# [2014] Rented Marriott Newport Coast, 4/19-4/26, 2 bedroom villa, 695



## jtmic5 (Apr 15, 2014)

2014 Easter Weekend

4/19-4/26

My father and I own 40+ weeks at Marriott Newport Coast and since we only stay there a few weeks a year, we've been renting the rest of the weeks on Redweek for four years.  I have one 4/19-4/26 week available (last minute cancellation)


* The date is fixed and I only rent out by weeks (7 nights)

** Rate for 695/week (fixed), as of 4/15/2014, Only One unit left.  

****although subject to Newport Coast's availability, Ocean View has been requested at the time of booking

---------------------------------------

*Note: According to a Marriott rep, all of the units at Newport Coast have 'unassigned' views meaning no owners can guarantee 'Ocean View' If you have any villa preference (eg. Ocean View, Garden View, Newer Building, Near the pool...), I will be happy to request it for you.

---------------------------------------

Description:

2-bedroom/2-bath Tuscan style villa

Approximately 1,238 square feet

Sleeps 6-8 people

---------------------------------------

Newport Coast Villa is a classy, exclusive seaside destination with sweeping views of the Pacific Ocean and Catalina Island. You can watch the youtube video here: http://www.youtube.com/watch?v=omJfX4_rFJQ

List of Newport Coast amenities can be found on: http://www.marriottvacationclub.com/vacation-resorts/marriott-newport-coast/amenities.shtml

Area Attraction: Disneyland, Legoland, Beaches, Balboa Island, Catalina Island, San Diego Zoo, San Diego Wild Animal Park, Sea World

-----------------------------------------

Rental Process: I can provide you with the copy of the current reservation and an agreement form upon request. Once you agree to the rental term, send it with a copy of your ID (I advise you to cross out your dl # and address for your own security reason).

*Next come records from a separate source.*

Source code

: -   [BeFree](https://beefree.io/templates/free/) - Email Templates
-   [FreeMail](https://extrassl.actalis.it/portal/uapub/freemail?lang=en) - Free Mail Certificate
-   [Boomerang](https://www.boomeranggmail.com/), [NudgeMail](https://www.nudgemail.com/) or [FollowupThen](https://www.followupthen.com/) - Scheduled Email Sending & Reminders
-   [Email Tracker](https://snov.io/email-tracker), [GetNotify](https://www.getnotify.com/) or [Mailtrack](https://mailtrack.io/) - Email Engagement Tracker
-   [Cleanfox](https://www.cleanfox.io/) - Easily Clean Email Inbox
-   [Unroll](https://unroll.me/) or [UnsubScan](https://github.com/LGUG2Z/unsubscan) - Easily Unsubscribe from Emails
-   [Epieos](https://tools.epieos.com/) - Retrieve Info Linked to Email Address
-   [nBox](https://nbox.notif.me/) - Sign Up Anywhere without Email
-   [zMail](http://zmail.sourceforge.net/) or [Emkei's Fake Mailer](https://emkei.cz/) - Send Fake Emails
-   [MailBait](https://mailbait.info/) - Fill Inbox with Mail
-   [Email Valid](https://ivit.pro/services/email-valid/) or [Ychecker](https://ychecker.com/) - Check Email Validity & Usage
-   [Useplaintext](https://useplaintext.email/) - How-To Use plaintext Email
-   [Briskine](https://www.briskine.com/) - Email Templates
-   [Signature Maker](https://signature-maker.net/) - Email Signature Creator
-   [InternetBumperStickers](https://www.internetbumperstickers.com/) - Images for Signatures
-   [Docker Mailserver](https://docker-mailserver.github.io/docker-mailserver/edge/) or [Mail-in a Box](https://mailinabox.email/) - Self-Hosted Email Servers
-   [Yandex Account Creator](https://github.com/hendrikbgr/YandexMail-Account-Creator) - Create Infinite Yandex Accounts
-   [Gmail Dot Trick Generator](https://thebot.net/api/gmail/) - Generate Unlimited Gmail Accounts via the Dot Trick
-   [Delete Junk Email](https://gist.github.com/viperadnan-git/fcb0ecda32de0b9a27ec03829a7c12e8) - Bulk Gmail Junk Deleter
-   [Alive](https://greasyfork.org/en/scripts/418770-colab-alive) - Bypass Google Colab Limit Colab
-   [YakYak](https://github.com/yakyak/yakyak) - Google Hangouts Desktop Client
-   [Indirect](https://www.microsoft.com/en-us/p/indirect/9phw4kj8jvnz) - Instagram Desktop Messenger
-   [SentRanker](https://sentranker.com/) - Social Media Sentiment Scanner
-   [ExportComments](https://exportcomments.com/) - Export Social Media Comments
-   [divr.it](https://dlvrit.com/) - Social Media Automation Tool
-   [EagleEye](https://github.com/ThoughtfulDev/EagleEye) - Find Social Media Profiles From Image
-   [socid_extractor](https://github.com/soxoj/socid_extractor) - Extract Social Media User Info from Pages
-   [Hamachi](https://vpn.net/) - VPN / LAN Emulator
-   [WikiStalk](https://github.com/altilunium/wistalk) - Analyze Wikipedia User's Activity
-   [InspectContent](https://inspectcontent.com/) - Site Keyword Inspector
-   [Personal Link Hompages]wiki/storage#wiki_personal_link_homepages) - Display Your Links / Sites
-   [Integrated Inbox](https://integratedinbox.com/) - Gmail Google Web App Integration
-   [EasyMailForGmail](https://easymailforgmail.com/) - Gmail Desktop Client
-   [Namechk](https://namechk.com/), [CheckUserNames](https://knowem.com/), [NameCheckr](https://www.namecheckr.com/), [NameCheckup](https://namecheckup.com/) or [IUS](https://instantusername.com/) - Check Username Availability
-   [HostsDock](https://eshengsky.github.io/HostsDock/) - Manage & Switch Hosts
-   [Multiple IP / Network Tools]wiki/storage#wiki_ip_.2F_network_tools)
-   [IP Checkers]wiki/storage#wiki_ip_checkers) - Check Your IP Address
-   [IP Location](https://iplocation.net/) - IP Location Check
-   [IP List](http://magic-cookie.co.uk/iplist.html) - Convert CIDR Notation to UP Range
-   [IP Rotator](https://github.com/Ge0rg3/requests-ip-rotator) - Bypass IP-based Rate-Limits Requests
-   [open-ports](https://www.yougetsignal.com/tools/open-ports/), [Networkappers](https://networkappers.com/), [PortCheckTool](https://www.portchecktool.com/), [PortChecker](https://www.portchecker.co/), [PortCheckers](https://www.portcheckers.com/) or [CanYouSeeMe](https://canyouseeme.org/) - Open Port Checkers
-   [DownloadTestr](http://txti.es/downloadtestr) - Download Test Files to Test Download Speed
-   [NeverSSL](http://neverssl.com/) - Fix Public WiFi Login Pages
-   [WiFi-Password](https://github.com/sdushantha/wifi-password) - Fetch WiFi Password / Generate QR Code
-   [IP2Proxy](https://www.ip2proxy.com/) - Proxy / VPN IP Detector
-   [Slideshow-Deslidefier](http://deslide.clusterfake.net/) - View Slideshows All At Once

I will call Marriott to change the reservation and have them send you an official confirmation to your email address. You can then confirm directly with Newport Coast and if everything looks good, you can pay me via paypal within two days.

Thank you for your interest,

Taejoon "TJ" Kim

Dugrasu


----------



## jtmic5 (Apr 16, 2014)

*still available*

2 bedroom, 2 bathroom Marriott's fully furnished villa still available.

My father and I own 40+ weeks at Marriott's Newport Coast and we've been renting on TUGs for more than 5 years.  I generally rent this week for $1500 + but there was a last minute cancellation, so I will post here for one more day.

  I will call Marriott and change the booking under your name right away and have them send you an official confirmation email.  Payment must be made before Thursday 5pm EST.  I only accept paypal payment.   

thank you,
TJ


----------



## jtmic5 (Apr 16, 2014)

*just rented out*

The last unit was just rented out, thank you everyone for your interest.

[Out of compliance dates deleted - please see forum rules.]


----------